Juggler's Syndrome

Multitasking isn't just stressing us out -- it's endangering our health

| March / April 2004


As a physician involved in preventive medicine, I often ask my patients how they rate their current level of stress. Few ever say their stress levels are low. Most admit they're completely stressed out. In the process of exploring why, I've discovered a common denominator. These people feel overloaded. Most of us are trying to do too much. And it's a hard habit to break, because our age views multitasking as the normal way of getting things done. If we're not juggling a dozen different commitments at once, we tend to think there's something wrong with us.

From a medical perspective, however, the opposite is true.

Scientists are studying what happens to us when we try to do too much for too long, and the results are eye-opening.

There's no doubt that the human body is exquisitely adapted to deal with stress in brief doses.

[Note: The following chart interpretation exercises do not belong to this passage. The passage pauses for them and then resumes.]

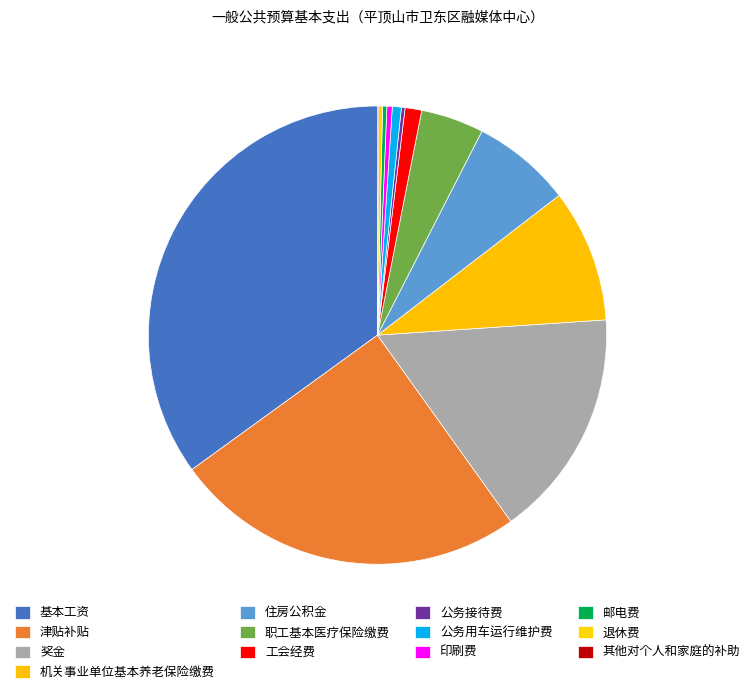

Which slice is the largest?

基本工资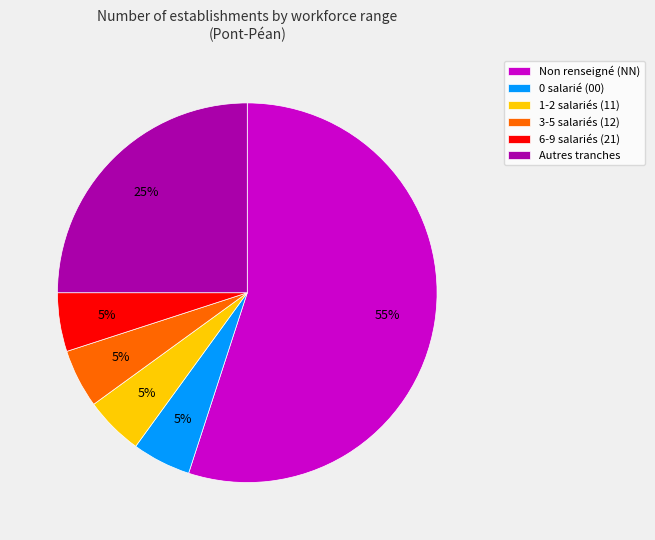

Does Non renseigné (NN) account for over 50% of the chart?

Yes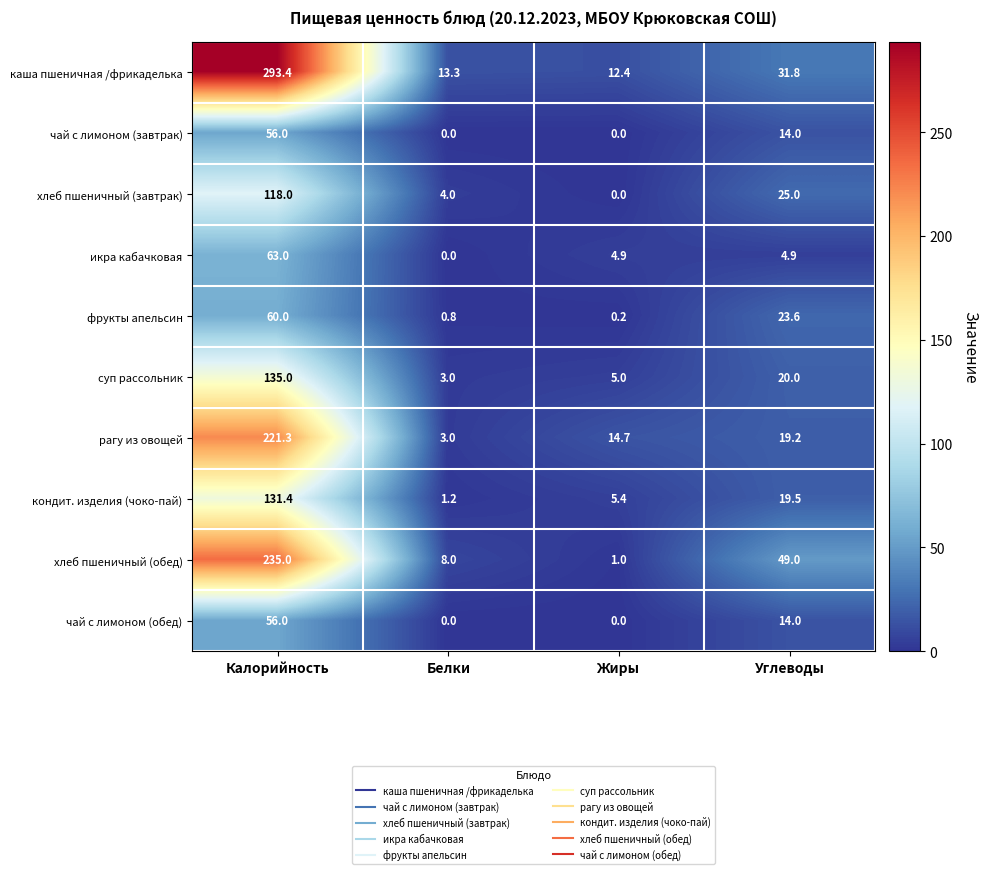

What is the sum of the чай с лимоном (завтрак) values at Углеводы and Калорийность?

70.0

Our 'fight or flight' response is one example of the way that short bursts of heightened energy and vigilance can actually save our lives. But we aren't well adapted to deal with surges of adrenaline and cortisol -- two major stress hormones -- day after day. In evolutionary terms, traffic jams, two-career marriages, and kids involved in six after-school activities were not part of the plan.

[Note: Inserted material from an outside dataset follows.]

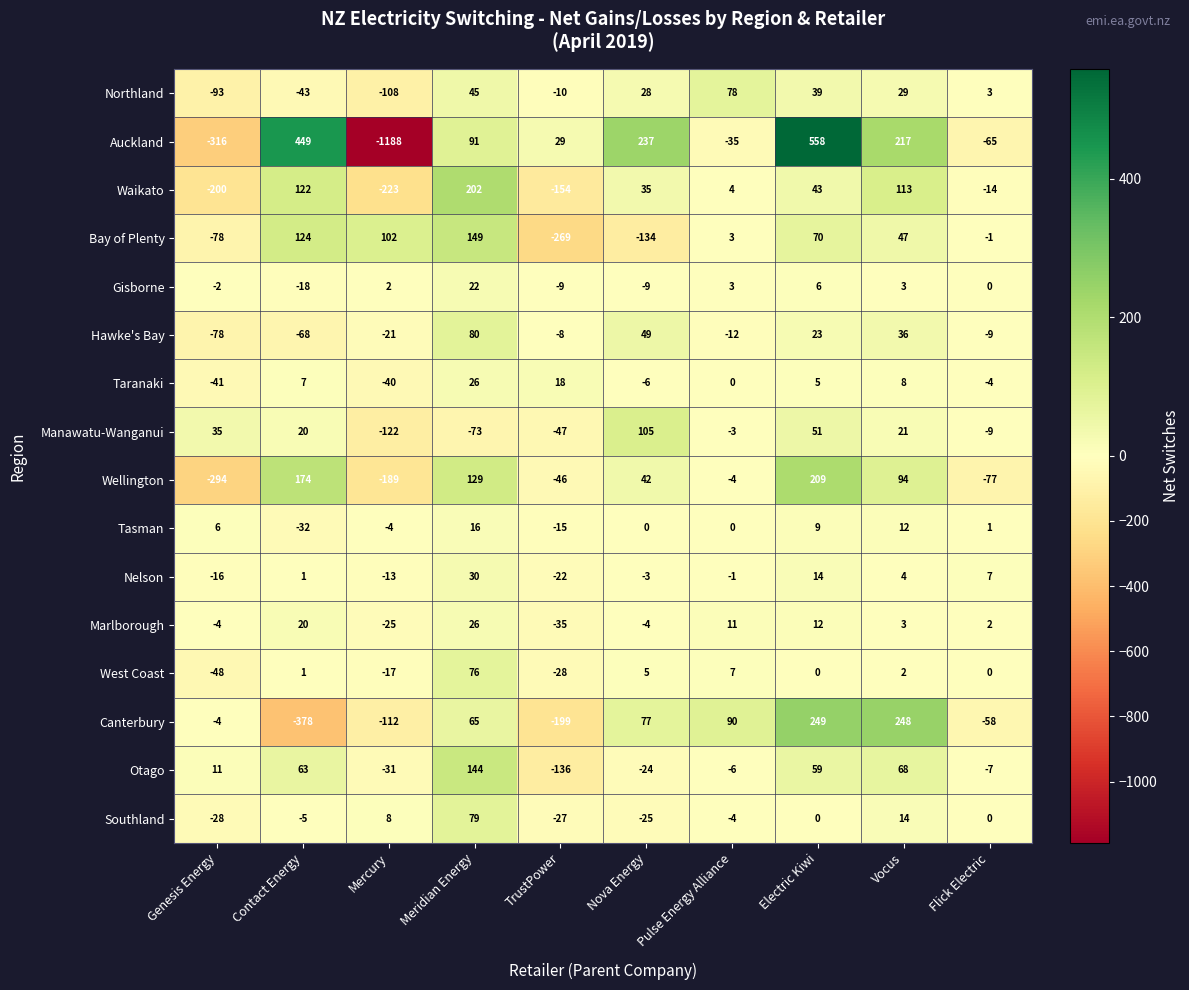

What is the difference between the Northland values at Meridian Energy and Nova Energy?

17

Bruce McEwen, director of the neuroendocrinology lab at Rockefeller University, has studied the wear-and-tear effect of chronic stress on rats. As he describes in a book he co-authored, The End of Stress as We Know It (Joseph Henry Press, 2002), McEwen and his colleagues began restraining lab rats during their normal resting period. The resulting surge in stress hormones began to drop off earlier each day as the rats seemingly grew accustomed to the ordeal. But within three weeks the chronic stress began catching up with them. They grew anxious and aggressive. Their immune systems weakened. In their brains, the nerves in the hippocampus, a region involved in memory, began to shrink and stopped regenerating. The rats were burning out.

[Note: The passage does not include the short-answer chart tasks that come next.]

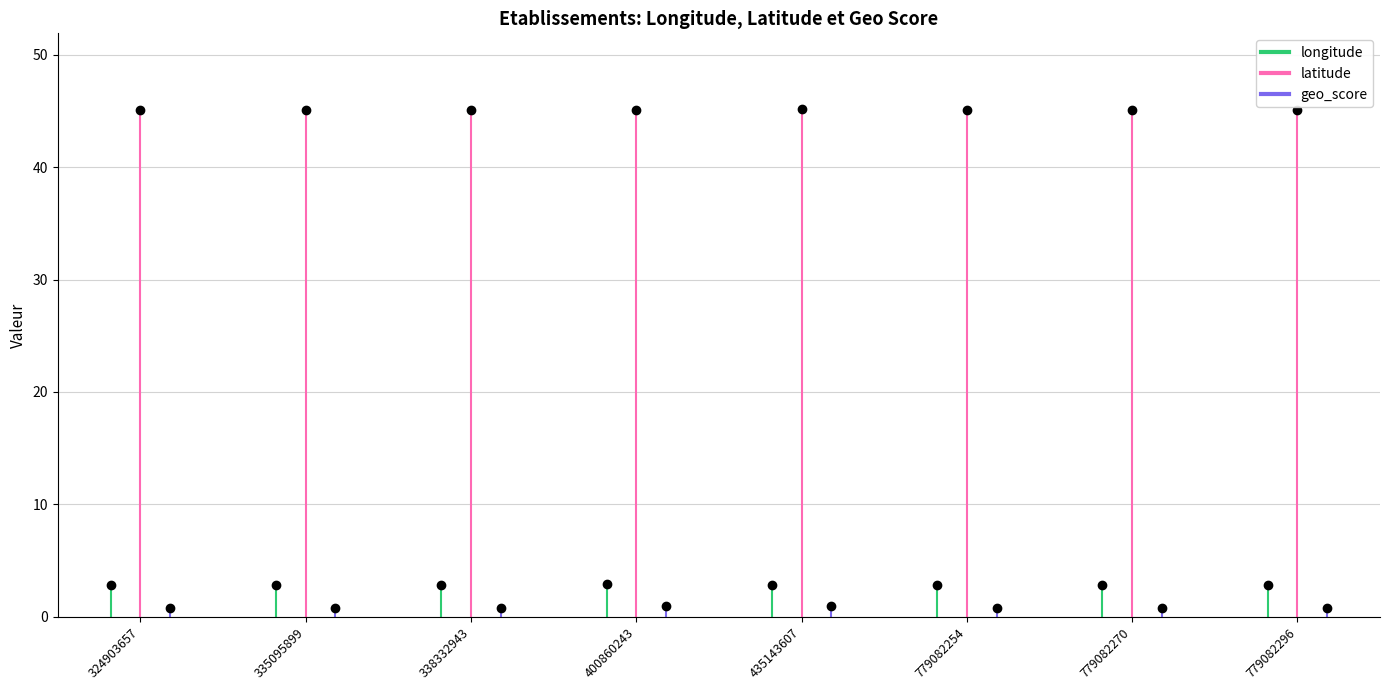

What is the average value of the geo_score series?

0.8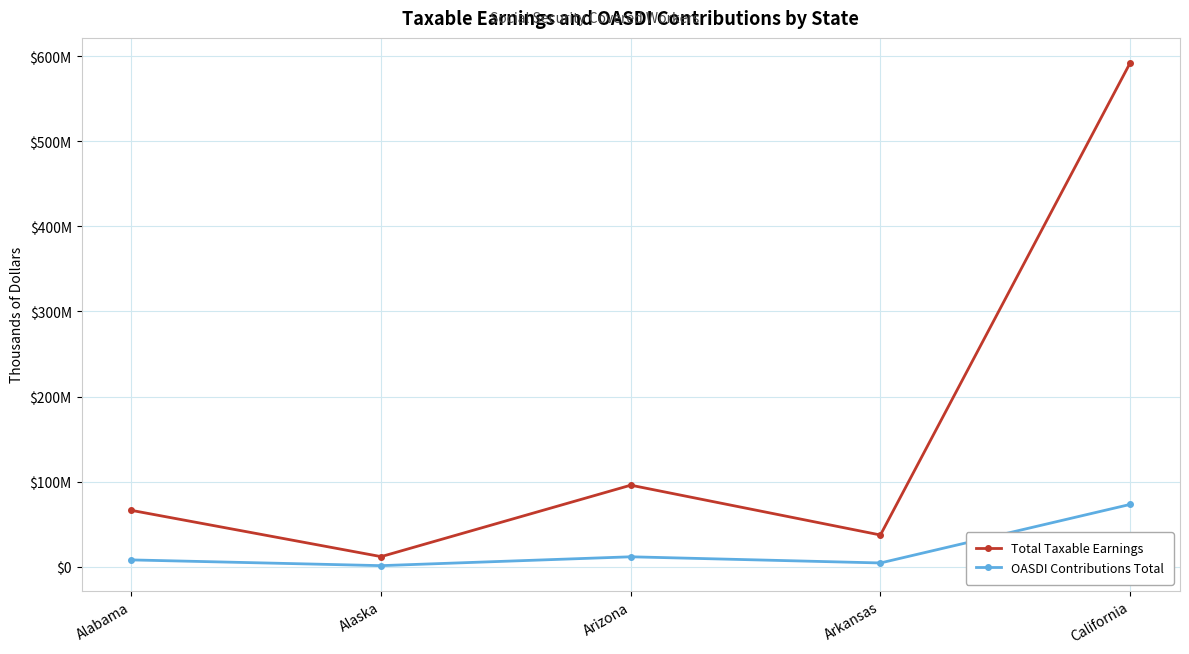

At which label is OASDI Contributions Total closest to 37442418?

Arizona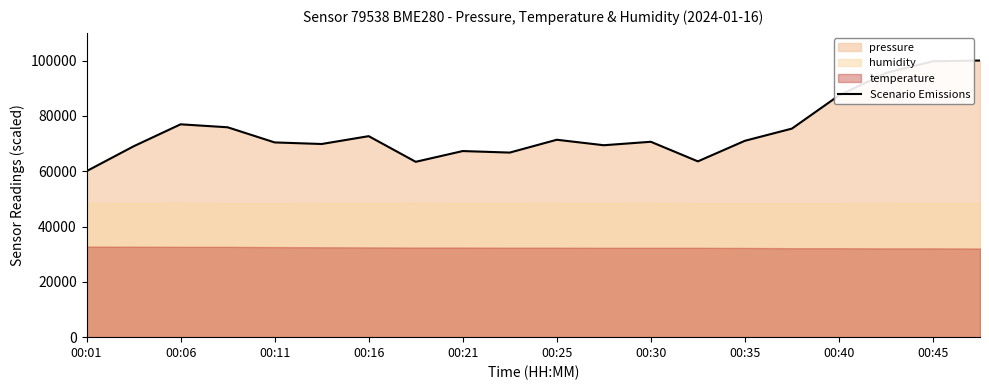

At which label does Scenario Emissions reach its minimum?

00:01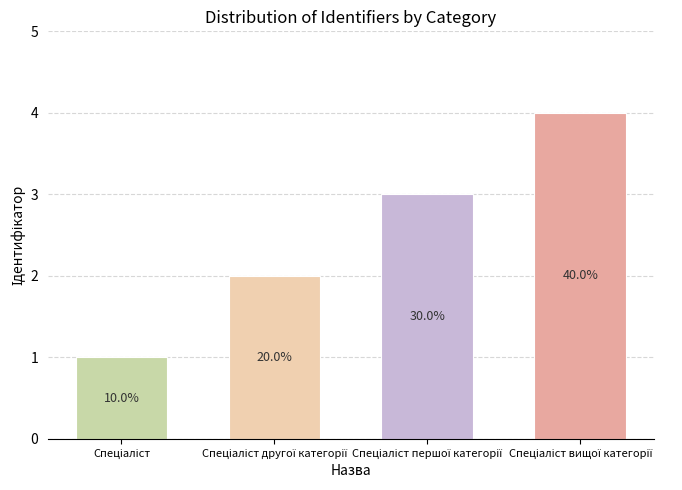

Is it true that the value at Спеціаліст першої категорії is 5?

False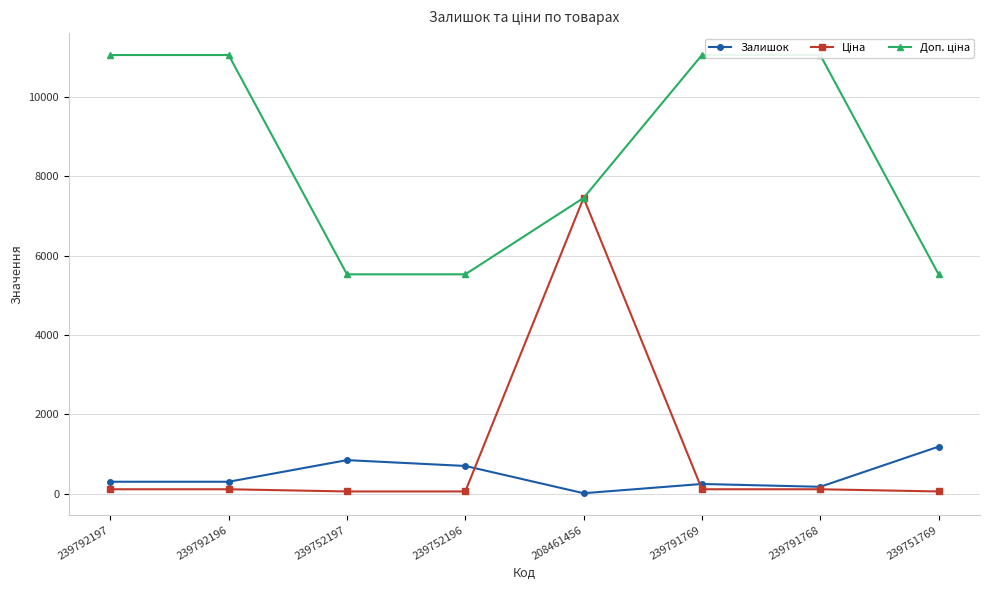

At which category does Ціна reach its first local peak?

208461456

It appears that humans respond in much the same way. Chronically high cortisol levels lead to a number of health effects, including insulin resistance and poor sleep patterns. This reinforces bad eating habits, which then can trigger a fatigue that saps our desire to exercise. It's a vicious cycle. High cortisol levels can also lead to the production of cytokines, a protein that promotes inflammation. Cytokines have been linked to heart disease, depression, and inflammatory illnesses like arthritis and fibromyalgia.